Wann immer er auf Industriesenf kommt, schüttelt Haar fast angewidert den Kopf. Neulich habe er im Gastromarkt einen Zehn-Liter-Kübel Senf um 10,99 Euro gesehen. „Das würde ich nicht essen.“ Aber auch mit vorgeblichem Delikatessensenf kann er wenig anfangen. Bei seiner Recherche habe er bei Meinl am Graben in Wien einst drei Sorten gekauft, die ihm interessant schienen: einen Blutorangensenf, einen Trüffelsenf und einen schwarzen Senf. „Der eine hat nach Schokolade geschmeckt, der andere nach Wandfarbe und der dritte nach Zahnfüllung“, sagt er. „Und da habe ich gewusst: Ich verwende nur natürliche Zutaten.“

Das sind Senfkörner aus heimischer, biologisch-dynamischer Landwirtschaft („Wir sind die Einzigen in Österreich, die Demetersenf verwenden“), Essige von der Manufaktur Gölles in Riegersburg („Der ist zwar nicht bio, aber es ist einfach der beste“) und Ausseer Natursalz. „Das ist das älteste Salz der Welt und bindet Giftstoffe im Körper.“ Gesund ist auch der Senf an sich, vor allem, wenn die Körner wie bei Haar nicht erhitzt werden. „Der Senf ist eine Heilpflanze. Jedes Korn ist ein kleines Energiepaket.“

Senf

Ein altes Gewürz
Vor 3000 Jahren wurde Senf in China bereits als Gewürz verwendet. Ab dem vierten Jahrhundert vor Christus war Senf in Griechenland als Heilpflanze bekannt.

Sorten
Weißer, brauner und schwarzer Senf unterscheiden sich durch ihre Schärfe.
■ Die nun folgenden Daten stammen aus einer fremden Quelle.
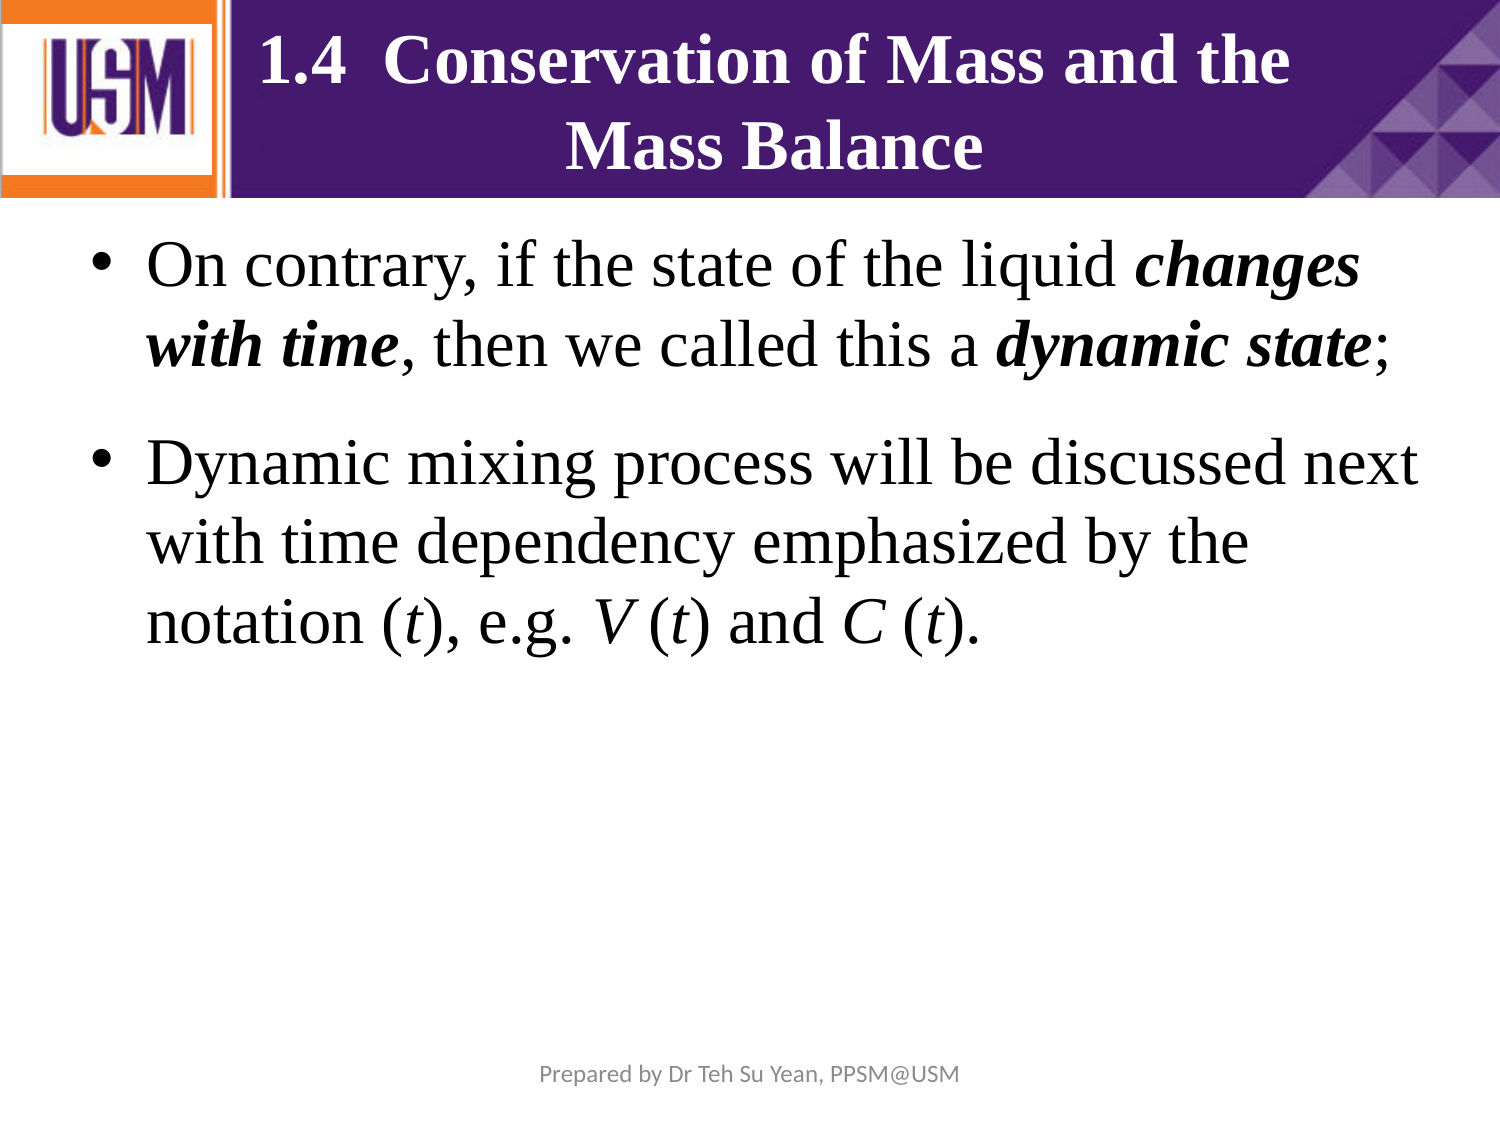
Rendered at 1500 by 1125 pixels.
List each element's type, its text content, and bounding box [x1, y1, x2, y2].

list On contrary, if the state of the liquid changes with time, then we called this a dynamic state; Dynamic mixing process will be discussed next with time dependency emphasized by the notation (t), e.g. V (t) and C (t). [75, 212, 1450, 1025]
picture [0, 0, 1500, 198]
footer Prepared by Dr Teh Su Yean, PPSM@USM [512, 1042, 988, 1103]
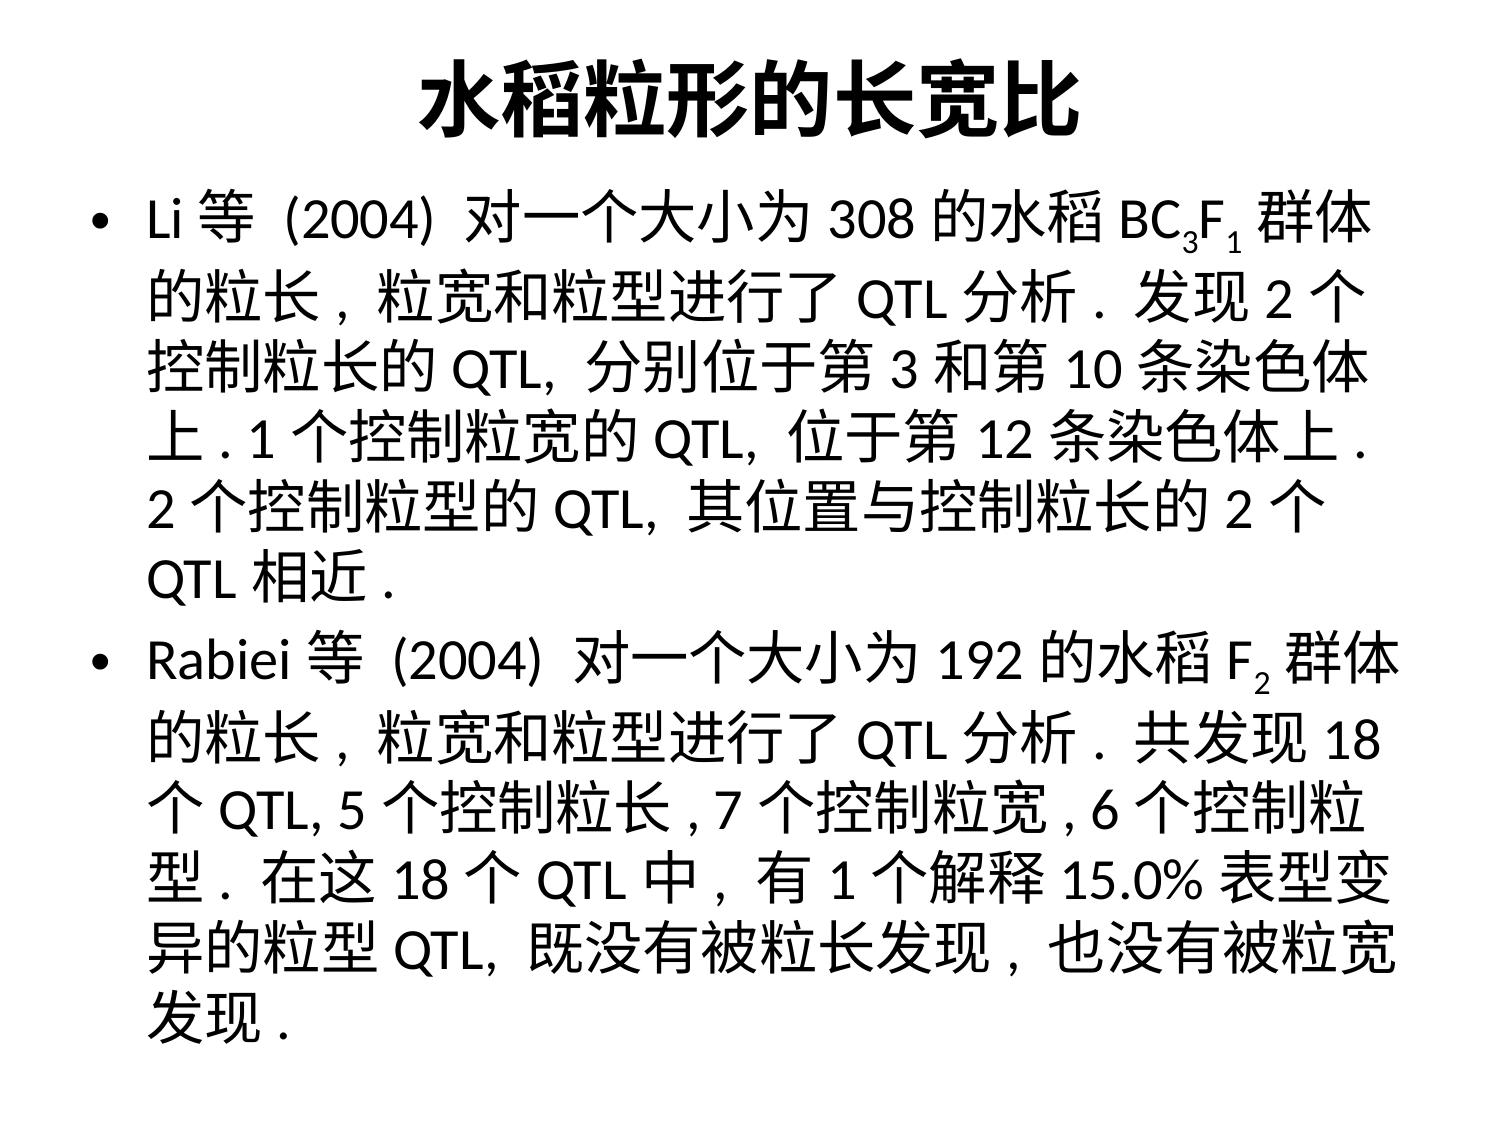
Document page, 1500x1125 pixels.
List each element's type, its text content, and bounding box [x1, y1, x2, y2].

list Li等 (2004) 对一个大小为308的水稻BC3F1群体的粒长, 粒宽和粒型进行了QTL分析. 发现2个控制粒长的QTL, 分别位于第3和第10条染色体上. 1个控制粒宽的QTL, 位于第12条染色体上. 2个控制粒型的QTL, 其位置与控制粒长的2个QTL相近. Rabiei等 (2004) 对一个大小为192的水稻F2群体的粒长, 粒宽和粒型进行了QTL分析. 共发现18个QTL, 5个控制粒长, 7个控制粒宽, 6个控制粒型. 在这18个QTL中, 有1个解释15.0%表型变异的粒型QTL, 既没有被粒长发现, 也没有被粒宽发现. [75, 172, 1425, 917]
title 水稻粒形的长宽比 [75, 45, 1425, 149]
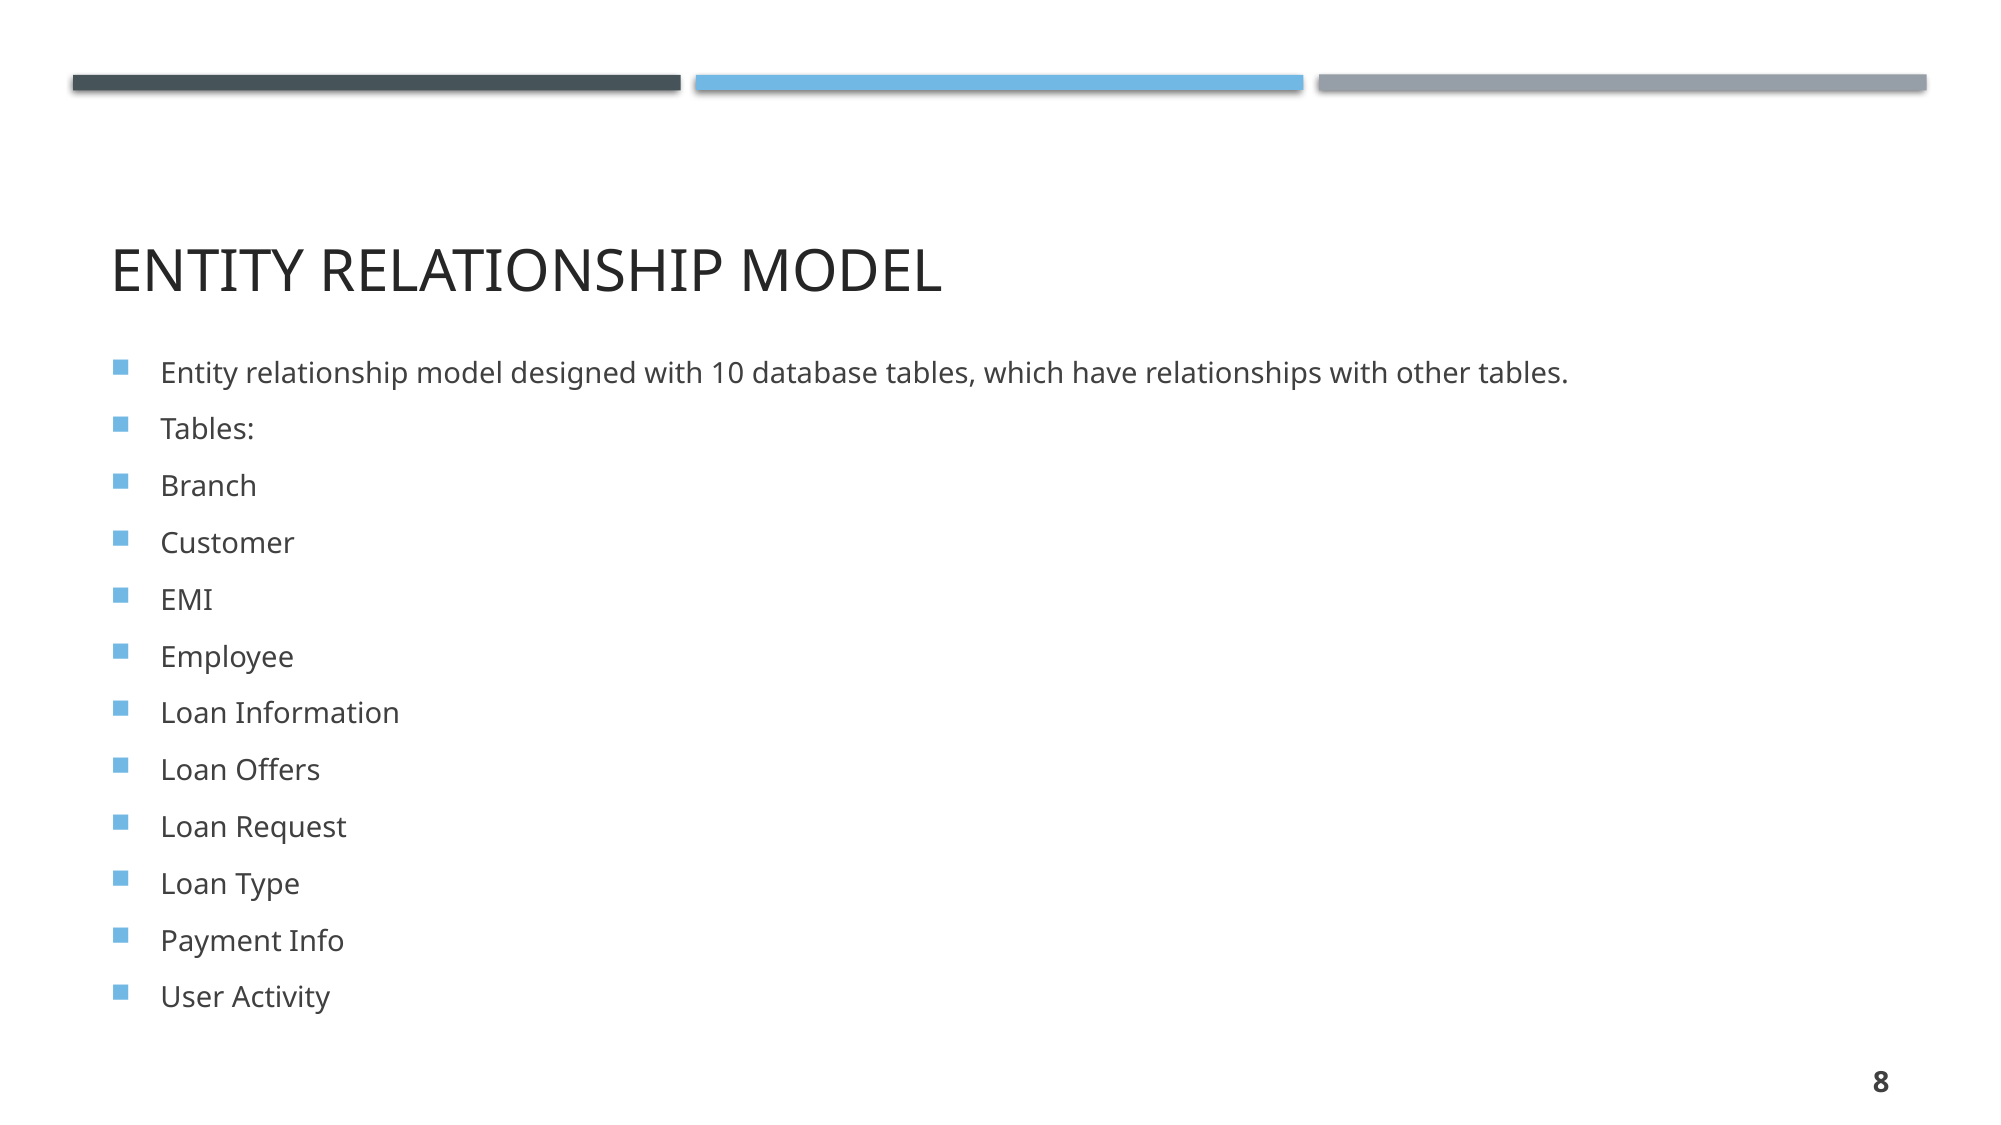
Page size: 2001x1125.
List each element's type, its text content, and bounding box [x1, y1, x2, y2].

Die beiden Letzteren sind deutlich schärfer. Das Mischverhältnis zwischen den Arten bestimmt die Schärfe.

Senferei AnnaMax
23 verschiedene Sorten Senf stellt Rainer Haar in seiner Senferei in Bad Aussee her. Sie reichen von Natursenf über Marillen- und Gewürzsenf bis zu Senfkaviar aus ganzen Senfkörnern.

Ausgezeichnet
Bei der Trophée Gourmet von „À la Carte“ 2016 war AnnaMax unter den Top drei in der Kategorie Gourmandisen.

Senf kaufen
Vor Ort in Bad Aussee (Meranplatz 36), in ausgewählten Delikatessengeschäften oder online unter www.senferei.at.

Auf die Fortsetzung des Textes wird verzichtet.